EXERCISE DETAILS: In how many lines of the listing below does the word "sich" occur? Say only the number.

+ + + + +

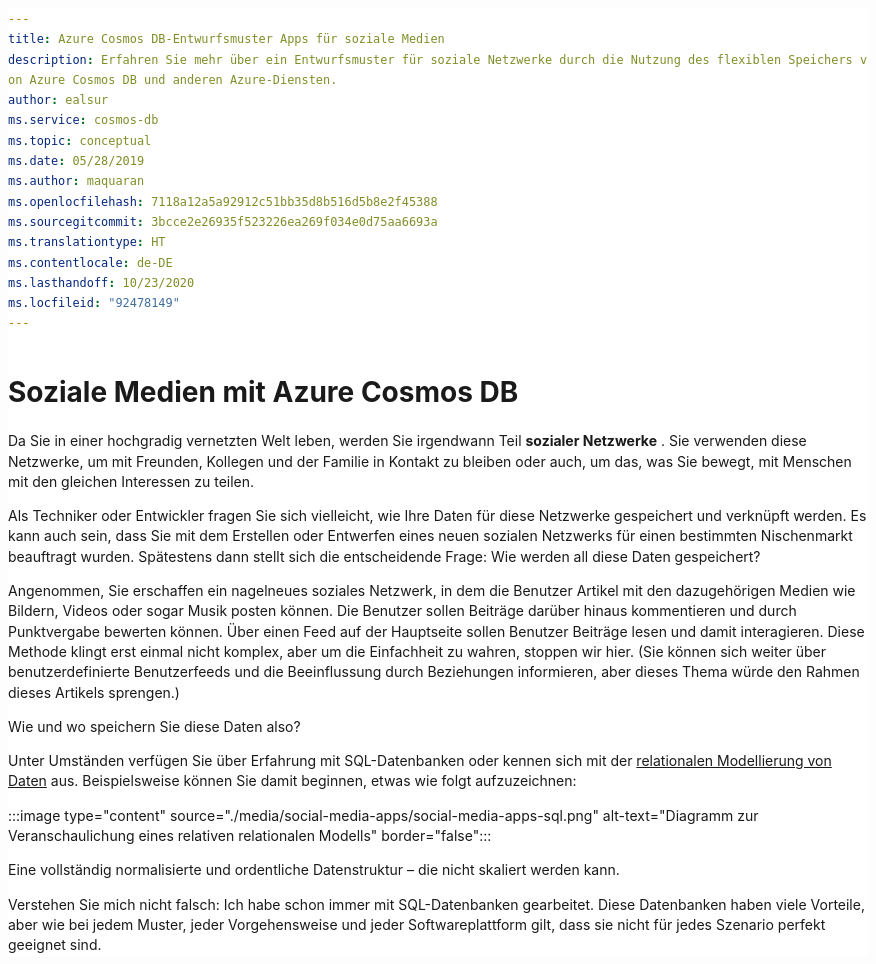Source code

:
 ```yaml
---
title: Azure Cosmos DB-Entwurfsmuster Apps für soziale Medien
description: Erfahren Sie mehr über ein Entwurfsmuster für soziale Netzwerke durch die Nutzung des flexiblen Speichers von Azure Cosmos DB und anderen Azure-Diensten.
author: ealsur
ms.service: cosmos-db
ms.topic: conceptual
ms.date: 05/28/2019
ms.author: maquaran
ms.openlocfilehash: 7118a12a5a92912c51bb35d8b516d5b8e2f45388
ms.sourcegitcommit: 3bcce2e26935f523226ea269f034e0d75aa6693a
ms.translationtype: HT
ms.contentlocale: de-DE
ms.lasthandoff: 10/23/2020
ms.locfileid: "92478149"
---
```

# <a name="going-social-with-azure-cosmos-db"></a>Soziale Medien mit Azure Cosmos DB

Da Sie in einer hochgradig vernetzten Welt leben, werden Sie irgendwann Teil **sozialer Netzwerke** . Sie verwenden diese Netzwerke, um mit Freunden, Kollegen und der Familie in Kontakt zu bleiben oder auch, um das, was Sie bewegt, mit Menschen mit den gleichen Interessen zu teilen.

Als Techniker oder Entwickler fragen Sie sich vielleicht, wie Ihre Daten für diese Netzwerke gespeichert und verknüpft werden. Es kann auch sein, dass Sie mit dem Erstellen oder Entwerfen eines neuen sozialen Netzwerks für einen bestimmten Nischenmarkt beauftragt wurden. Spätestens dann stellt sich die entscheidende Frage: Wie werden all diese Daten gespeichert?

Angenommen, Sie erschaffen ein nagelneues soziales Netzwerk, in dem die Benutzer Artikel mit den dazugehörigen Medien wie Bildern, Videos oder sogar Musik posten können. Die Benutzer sollen Beiträge darüber hinaus kommentieren und durch Punktvergabe bewerten können. Über einen Feed auf der Hauptseite sollen Benutzer Beiträge lesen und damit interagieren. Diese Methode klingt erst einmal nicht komplex, aber um die Einfachheit zu wahren, stoppen wir hier. (Sie können sich weiter über benutzerdefinierte Benutzerfeeds und die Beeinflussung durch Beziehungen informieren, aber dieses Thema würde den Rahmen dieses Artikels sprengen.)

Wie und wo speichern Sie diese Daten also?

Unter Umständen verfügen Sie über Erfahrung mit SQL-Datenbanken oder kennen sich mit der [relationalen Modellierung von Daten](https://en.wikipedia.org/wiki/Relational_model) aus. Beispielsweise können Sie damit beginnen, etwas wie folgt aufzuzeichnen:

:::image type="content" source="./media/social-media-apps/social-media-apps-sql.png" alt-text="Diagramm zur Veranschaulichung eines relativen relationalen Modells" border="false":::

Eine vollständig normalisierte und ordentliche Datenstruktur – die nicht skaliert werden kann.

Verstehen Sie mich nicht falsch: Ich habe schon immer mit SQL-Datenbanken gearbeitet. Diese Datenbanken haben viele Vorteile, aber wie bei jedem Muster, jeder Vorgehensweise und jeder Softwareplattform gilt, dass sie nicht für jedes Szenario perfekt geeignet sind.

+ + + + +

RESULT FOR THIS EXERCISE: 3